Hematology and clinical chemistry done after 255 days of treatment revealed no toxicologic differences between control and high dose group. None of the organ weights (neither absolute nor relative) of the treated groups were significantly different from control. Microscopic examination of tissues of high dose and control F0 and F1b animals revealed no morphological changes that were attributable to ingestion of the test substance. Ingestion of the test substance had no effect on body weight gain of the pups.

The one-generation study revealed no toxicological differences in rats treated with the vitamin E derivative compared to the control group and no effects were observed in rats of the treated group after microscopic examination or in body weight gain of the pups. Taken together, these data are considered sufficient to cover the endpoint effects on reproduction.


Short description of key information:
The results of a one-generation reproduction rat toxicity study (comparable to OECD 415) with the structurally related vitamin E derivative D-alpha-tocopheryl poly(ethylen glycol) 10000 succinate does not indicate that D,L-alpha-tocopherol has adverse effect on the reproductive function. The reproductive indices of the treated groups were unaffected and the offspring developed normally. The NOAEL in this study was > 800 mg/kg bw/d (corresponding to 2% in the feed).

Effects on developmental toxicity

Description of key information
In teratogenicity studies (OECD 414, pre-GLP) with rats and rabbits with the Vitamin E ester D,L-alpha tocopheryl acetate, no significant difference in malformations between the control and the treated groups. The NOAEL is >= 1600 mg/kg bw/d for both species.
Effect on developmental toxicity: via oral route
Endpoint conclusion:
no adverse effect observed
Effect on developmental toxicity: via inhalation route
Endpoint conclusion:
no study available
Effect on developmental toxicity: via dermal route
Endpoint conclusion:
no study available
Additional information

No studies have specifically been conducted with D,L-alpha-tocopherol. Therefore, data from the structurally related vitamine E ester D,L

-alpha-tocopheryl acetate were used. This compound is rapidly hydrolysed to the vitamin E active form D,L alpha-tocopherol under physiological conditions.

Please see read-across justification section 13.

In a teratogenicity study, rats were fed up to 1600 mg/kg bw/day D,L-alpha-tocopheryl acetate (Food&Drug Research Laboratory, 1973).

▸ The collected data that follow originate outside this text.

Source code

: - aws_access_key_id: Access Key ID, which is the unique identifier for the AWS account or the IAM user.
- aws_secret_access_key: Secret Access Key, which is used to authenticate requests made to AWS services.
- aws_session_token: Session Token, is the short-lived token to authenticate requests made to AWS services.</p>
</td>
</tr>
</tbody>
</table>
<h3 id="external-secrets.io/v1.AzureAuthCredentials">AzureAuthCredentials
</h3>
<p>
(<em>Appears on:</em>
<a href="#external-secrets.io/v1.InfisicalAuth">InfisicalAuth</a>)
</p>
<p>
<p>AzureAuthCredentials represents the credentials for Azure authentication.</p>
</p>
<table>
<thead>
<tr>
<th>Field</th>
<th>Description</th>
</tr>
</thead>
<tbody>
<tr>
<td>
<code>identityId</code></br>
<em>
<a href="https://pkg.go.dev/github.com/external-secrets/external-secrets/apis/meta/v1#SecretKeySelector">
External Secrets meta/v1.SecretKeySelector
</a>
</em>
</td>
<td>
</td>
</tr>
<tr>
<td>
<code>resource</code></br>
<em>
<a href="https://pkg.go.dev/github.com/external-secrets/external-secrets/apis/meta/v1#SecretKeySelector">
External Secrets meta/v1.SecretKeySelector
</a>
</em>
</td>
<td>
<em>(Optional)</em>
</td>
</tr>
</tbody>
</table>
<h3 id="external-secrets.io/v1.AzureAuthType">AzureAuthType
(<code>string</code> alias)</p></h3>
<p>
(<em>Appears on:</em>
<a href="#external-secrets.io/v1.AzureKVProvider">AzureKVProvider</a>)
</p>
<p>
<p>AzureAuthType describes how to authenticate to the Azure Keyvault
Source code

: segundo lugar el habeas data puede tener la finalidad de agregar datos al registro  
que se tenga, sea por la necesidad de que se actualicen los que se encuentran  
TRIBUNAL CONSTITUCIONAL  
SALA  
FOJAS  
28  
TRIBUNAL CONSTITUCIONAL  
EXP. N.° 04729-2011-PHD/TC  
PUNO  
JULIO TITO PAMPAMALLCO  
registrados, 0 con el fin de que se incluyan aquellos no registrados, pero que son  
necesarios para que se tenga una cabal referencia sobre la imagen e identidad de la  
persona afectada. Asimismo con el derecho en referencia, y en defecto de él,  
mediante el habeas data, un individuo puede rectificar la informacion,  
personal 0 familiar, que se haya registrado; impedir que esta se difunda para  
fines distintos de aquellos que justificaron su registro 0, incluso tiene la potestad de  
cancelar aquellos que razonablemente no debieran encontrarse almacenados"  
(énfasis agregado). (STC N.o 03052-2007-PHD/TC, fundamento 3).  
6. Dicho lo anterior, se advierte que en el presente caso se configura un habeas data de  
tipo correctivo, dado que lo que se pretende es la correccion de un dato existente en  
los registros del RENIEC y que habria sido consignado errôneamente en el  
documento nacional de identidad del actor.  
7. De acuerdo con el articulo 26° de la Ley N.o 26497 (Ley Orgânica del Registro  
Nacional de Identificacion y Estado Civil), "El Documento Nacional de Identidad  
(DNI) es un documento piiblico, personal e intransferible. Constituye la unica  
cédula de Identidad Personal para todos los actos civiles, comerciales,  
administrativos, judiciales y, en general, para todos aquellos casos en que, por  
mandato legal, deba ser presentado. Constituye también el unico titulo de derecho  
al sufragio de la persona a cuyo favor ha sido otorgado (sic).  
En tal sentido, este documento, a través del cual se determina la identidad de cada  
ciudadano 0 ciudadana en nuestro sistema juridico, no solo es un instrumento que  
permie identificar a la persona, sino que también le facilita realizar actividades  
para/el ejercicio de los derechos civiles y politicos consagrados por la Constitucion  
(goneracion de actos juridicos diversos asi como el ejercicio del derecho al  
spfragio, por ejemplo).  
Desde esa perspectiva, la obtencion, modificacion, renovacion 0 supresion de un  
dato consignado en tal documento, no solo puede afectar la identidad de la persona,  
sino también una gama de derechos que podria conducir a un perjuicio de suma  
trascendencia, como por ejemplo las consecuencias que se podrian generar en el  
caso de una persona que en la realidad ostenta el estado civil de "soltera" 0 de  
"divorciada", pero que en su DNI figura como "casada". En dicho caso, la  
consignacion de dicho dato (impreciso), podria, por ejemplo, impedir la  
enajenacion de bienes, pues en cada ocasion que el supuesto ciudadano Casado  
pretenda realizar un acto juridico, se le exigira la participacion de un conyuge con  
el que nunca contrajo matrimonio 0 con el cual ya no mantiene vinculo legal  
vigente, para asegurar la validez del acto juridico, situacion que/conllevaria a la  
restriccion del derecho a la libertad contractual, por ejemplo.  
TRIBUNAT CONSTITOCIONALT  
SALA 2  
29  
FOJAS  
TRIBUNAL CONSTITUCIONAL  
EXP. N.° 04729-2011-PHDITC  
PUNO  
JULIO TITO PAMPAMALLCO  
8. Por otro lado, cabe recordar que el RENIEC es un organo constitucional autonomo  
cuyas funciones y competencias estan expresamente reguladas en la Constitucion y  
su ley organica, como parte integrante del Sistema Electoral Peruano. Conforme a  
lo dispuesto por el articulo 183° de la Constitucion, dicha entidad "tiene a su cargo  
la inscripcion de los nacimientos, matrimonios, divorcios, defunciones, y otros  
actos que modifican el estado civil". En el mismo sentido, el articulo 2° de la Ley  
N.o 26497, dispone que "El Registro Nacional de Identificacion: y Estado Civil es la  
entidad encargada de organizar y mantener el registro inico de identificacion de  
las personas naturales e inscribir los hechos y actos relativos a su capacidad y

There were no significant differences in any parameter between the groups treated with the test substance. No dose-response relationship was noted. Malformations of the sternebrae, ribs, vertebrae, skull, and extremities were recorded. However, the incidences of these malformations in vitamin E-treated groups were not significantly different from those observed in sham-treated control. Soft tissue findings in the tocopheryl acetate groups were distributed over all treated groups without indicating any dose-response. These included cardiomegaly (3 fetuses), anophthalmia (1 fetus), hydrocephalus (3 fetuses), gastroschisis (2 fetuses), apulmonism (1 fetus), and petechiae (1 fetus). No soft tissues findings are reported for the sham-treated control fetuses. In the positive control group treated with Aspirin, the expected statistically significant increase in the incidence of skeletal malformations and soft tissue variations was observed.

Additionally, the teratogenic activity of D,L-alpha-tocopheryl acetate was investigated in rabbits (Food&Drug Research Laboratory, 1973). The test substance was administered by gavage at dose levels of 0 (sham-treated control group), 16, 74.3, 345, and 1600 mg/kg bw/d. The administration of up to 1600 mg/kg bw/d of the test material to pregnant rabbits for 13 consecutive days had no clearly discernible effect on nidation or on maternal or fetal survival. The number of abnormalities seen in either soft or skeletal tissues of the test groups did not differ from the number occurring spontaneously in the sham-treated controls.

Justification for classification or non-classification

Based on the available data, vitamin E does not need to be classified for effects on fertility and developmental toxicity according to EU Classification, Labelling and Packaging of Substances and Mixtures (CLP) Regulation (EC) No. 1272/2008.